Sepotong obrolan para ibu disaat sore hari, yang memiliki anak rentan usia 4-5 tahun. Buah hati mereka sejak kecil sudah dimasukkan ke lembaga pendidikan yang berfokus pada calistung.
“Mbak, aku mau curhat deh, itu si Rini (5th) sudah bosan sekolah, harusnya dia SD tapi sekolah nggak mau terima dia, karena umur. Dan kalau masih harus tinggal kelas di TK B dia sudah bosan.“ keluh seorang ibu muda yang memiliki putri sangat pintar, bisa membaca, menulis, berhitung, dan hafalan lancar sejak usia 4 tahun.
“Memang Rini masuk sekolah waktu PAUD usia berapa, Mbak ?” tanyaku.
“Sebelum 3 tahun sih, maksudnya biar dia mau sosialisasi aja gitu. Tapi ternyata diajarin calistung juga” jawab ibu muda tersebut.
Sontak aku terkejut, “belum usia 3 tahun sudah disekolahkan dan diajarkan calistung?????????” gumamku dalam hati.
Rasanya sedih sekali! Jika, kita sebagai orangtua melek akan ilmu pengasuhan, kita akan tahu, belajar bersosialisasi tidak harus menyekolahkan anak. Belajar sosialisasi bisa dari saudara-saudara atau orangtua, misalnya belajar berbagi dan mempertahankan haknya.
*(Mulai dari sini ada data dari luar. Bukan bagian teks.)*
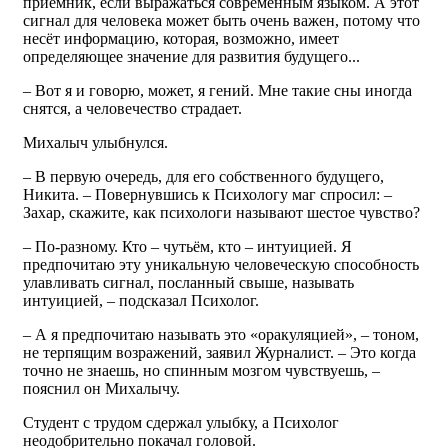
приёмник, если выражаться современным языком. А этот
сигнал для человека может быть очень важен, потому что
несёт информацию, которая, возможно, имеет
определяющее значение для развития будущего...
– Вот я и говорю, может, я гений. Мне такие сны иногда
снятся, а человечество страдает.
Михалыч улыбнулся.
– В первую очередь, для его собственного будущего,
Никита. – Повернувшись к Психологу маг спросил: –
Захар, скажите, как психологи называют шестое чувство?
– По-разному. Кто – чутьём, кто – интуицией. Я
предпочитаю эту уникальную человеческую способность
улавливать сигнал, посланный свыше, называть
интуицией, – подсказал Психолог.
– А я предпочитаю называть это «оракуляцией», – тоном,
не терпящим возражений, заявил Журналист. – Это когда
точно не знаешь, но спинным мозгом чувствуешь, –
пояснил он Михалычу.
Студент с трудом сдержал улыбку, а Психолог
неодобрительно покачал головой.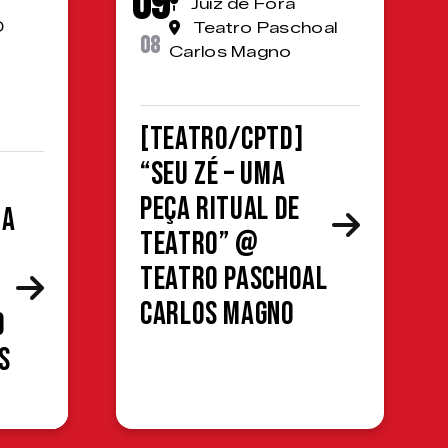
09
Juiz de Fora
0
Teatro Paschoal
08
Carlos Magno
[TEATRO/CPTD]
“Seu Zé – Uma
peça ritual de
da
teatro” @
Teatro Paschoal
Carlos Magno
o
s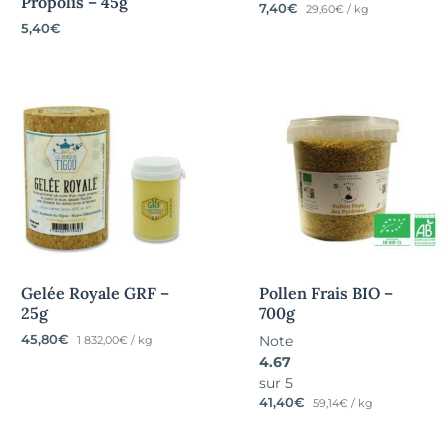
Propolis – 45g
7,40
€
29,60€ / kg
5,40
€
Gelée Royale GRF –
Pollen Frais BIO –
25g
700g
45,80
€
Note
1 832,00€ / kg
4.67
sur 5
41,40
€
59,14€ / kg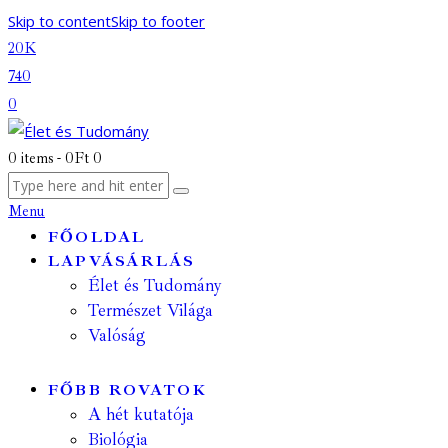
Skip to content
Skip to footer
20K
740
0
0 items
-
0Ft
0
Menu
FŐOLDAL
LAPVÁSÁRLÁS
Élet és Tudomány
Természet Világa
Valóság
FŐBB ROVATOK
A hét kutatója
Biológia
Jikalau anak tersebut masih takut bertemu dengan orang asing saat usia belum 3 tahun, itu adalah hal wajar. Karena, anak yang masih berusia 1 sampai 2 tahun masih mencari tempat berlindung, yaitu orangtuanya.
Jika saja kurikulum merdeka sudah ada sejak dahulu dan semua sekolah patuh menerapkan prinsip-prinsip dari merdeka belajar, mungkin kedepannya tidak ada lagi anak-anak yang bisa baca tetapi tidak bisa membaca, tidak ada lagi anak-anak yang terancam dan terenggut kebahagiaannya, dirampas masa bermainnya, dan tidak ada lagi orang dewasa yang kekanak-kanakkan. Tentunya tidak ada lagi orangtua yang kalang kabut memaksa anak-anak mereka bisa calistung agar tenang ketika masuk SD.
Makna bisa membaca dan bisa baca adalah hal yang berbeda. Bisa baca hanya bisa menggabungkan huruf-huruf menjadi kata. Tetapi, bisa membaca adalah memahami makna isi tulisan.
Sebelum kita mengajarkan membaca dan menulis pada buah hati, apakah kita sudah membacakan buku? Membiarkan si kecil membolak-balik buku cerita dan membiarkan ia mengamatinya? Menuliskan lable pada setiap barang? Apakah kita membiarkan buah hati menggambar "benang kusut" lalu kita tanya isi gambar tersebut apa? kepada buah hati, lalu kita tulis apa yang anak jelaskan.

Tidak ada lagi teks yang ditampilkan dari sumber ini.